Horry County leaders on Thursday began the process of undoing a nearly century-old building restriction for dozens of acres along the Intracoastal Waterway, paving the way for developers to soon build 400 new homes there.

The restriction is what’s known as a “spoil easement,” which dates back to when the Intracoastal Waterway was constructed, and meant that either the federal or county government retained the right to dump material dredged from the waterway — or, spoil — on the land and restrict the landowners from building on it.

With the county now undoing that restriction on a 57-acre parcel of land along the Intracoastal Waterway, it opens up the potential for the landowner to develop the property, which totals 174 acres. Horry County Planning Director David Jordan said Thursday the landowners were seeking to build around 400 single-family homes. The land, according to county property records, is owned by the family of John Russ via the companies JDR Square, LLC, Hague Properties, LLC, Great Grapes, LLC as well as Carolyn Hills via the company CJ4, LLC.

The property borders the Myrtle Beach Safari zoo, operated by Bhagavan “Doc” Antle, who was featured in Netflix’s “Tiger King” series.

Jordan noted that the developers are likely to include an adjacent 17-acre property in a future development, making the property total nearly 200 acres. That additional property would give the housing development access to S.C. 707, and Jordan said it’s likely the developers would eventually build a second connection between Folly Road and the highway.

Russ and Hills, though, did not return phone messages seeking comment about their plans for the property.

Only a small portion of the property appears subject to flooding from the Intracoastal Waterway, according to county flood maps.

Due to the nature of the spoil easement agreement and a rezoning request that was completed in early 2017, there’s little that county leaders can do to prevent the additional development along the Waterway.

“That’s a huge piece of land and when that gets released you know exactly what they’re going to want to do, and that’s a very congested area,” Horry County Council member Bill Howard said Thursday. “Not that we can hold it up, I’m just saying they’re going to want to develop it immediately I’m sure.”

How the major development will come to be dates back nearly a century, and is thanks in large part to how the federal government built the Intracoastal Waterway.

When Horry County’s portion of the waterway was dug beginning in the 1930s, crews needed a place to put the dirt. The federal government ultimately designated portions along each bank of the Waterway as dirt-dumping areas. Though the land could be owned by individuals, building was restricted under spoil easements.

Those spoil easement areas remained in tact for decades, as the waterway was periodically dredged and crews continued to dump the dredged materials. Barges with backhoes on board would float down the waterway, scooping dirt and placing it on the spoil easement zones. Today, some of those former zones contain some of the most valuable property in the county.

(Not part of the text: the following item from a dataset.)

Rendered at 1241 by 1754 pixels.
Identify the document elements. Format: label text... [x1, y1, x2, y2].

By the 1950s and 1960s, dredging techniques began to change, and the federal government began to not need large tracts of land for dumping dredged materials. Rather than the barge-and-backhoe method, dredgers could use long hoses and pump dirt from the bottom of the Waterway to a designated area. A similar method is used for beach renourishment, in which tons of sand are pumped from the ocean floor to the shore. The county’s bike park, The Hulk, was formerly one such area.

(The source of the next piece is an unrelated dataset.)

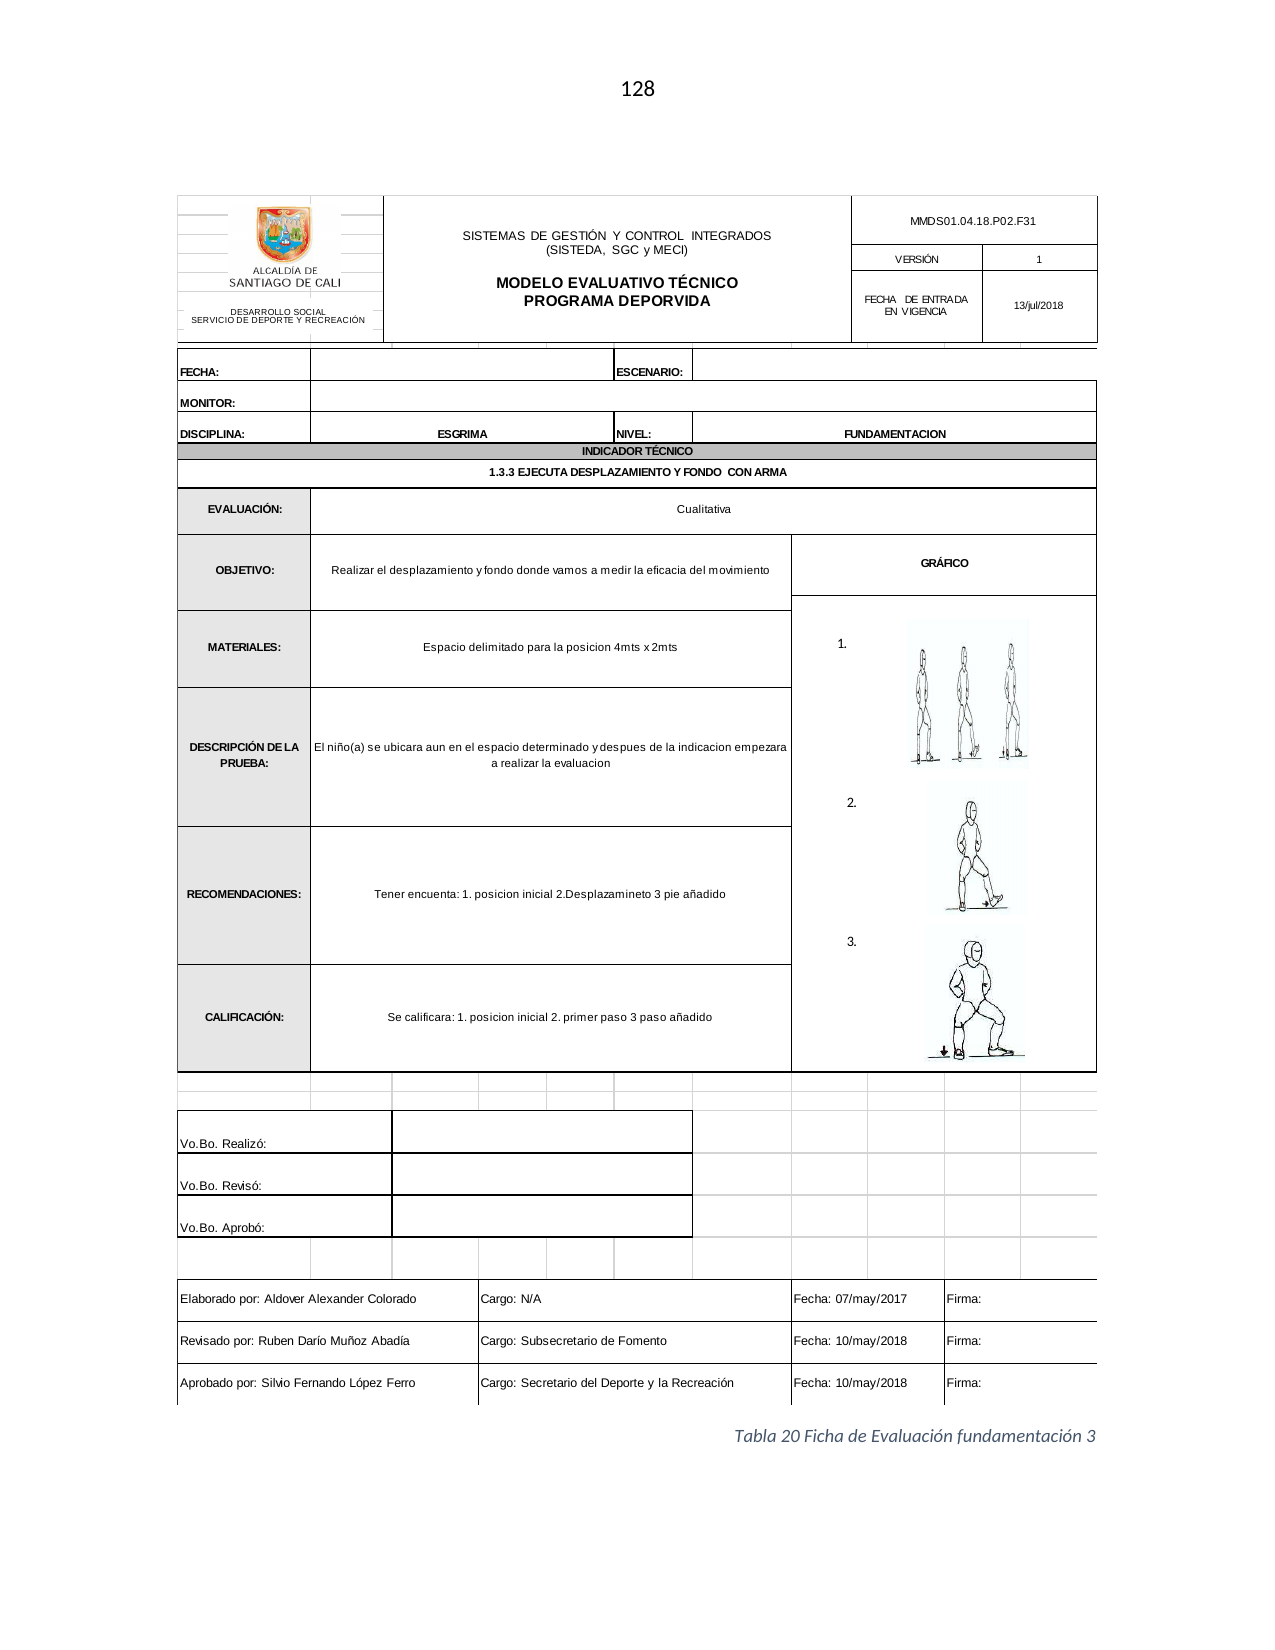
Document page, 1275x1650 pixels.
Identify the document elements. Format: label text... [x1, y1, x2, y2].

In the 1980s, Horry County, South Carolina and the federal government all signed a joint agreement where the federal government agreed to give the former spoil easement tracts to the county in exchange for the county building the new basins where dredged material could be disposed. Such basins were considered more environmentally friendly than the former “spoil easement” areas, Jordan said.

At the same time, the county set up a procedure for people who owned the land controlled by the spoil easements to get rid of those easements, allowing them to build on their land.

“Once the spoil basin was constructed for a given area, the (U.S. Army Corps of Engineers) would release the spoil easement in that area to the county, and the county could then release the spoil easements to the individual land owners in order to allow development of those properties,” county attorney H. Randolph Haldi wrote in a memo.

Not all landowners immediately took advantage of that procedure, though, and some spoil easements still exist along the Waterway.

“(With) this particular property, that procedure was never followed and no one had requested it til now,” Haldi explained to county council members Thursday.

At Thursday’s meeting, Howard questioned whether the county had any leverage to control what developers could build on the property. Jordan, though, explained that because the county already approved a rezoning of the land in 2017, the county had very little leverage.

Jordan noted that original development plans called for 1,500 apartments, but that builders had since scaled that down to around 400 single family homes with a small number of townhomes. Howard predicted that the property would be developed sooner than later.

“They can come get a building permit as soon as we do this and start building and we can’t...stop them,” he said. “It’s going to be something, it’s a huge piece of land.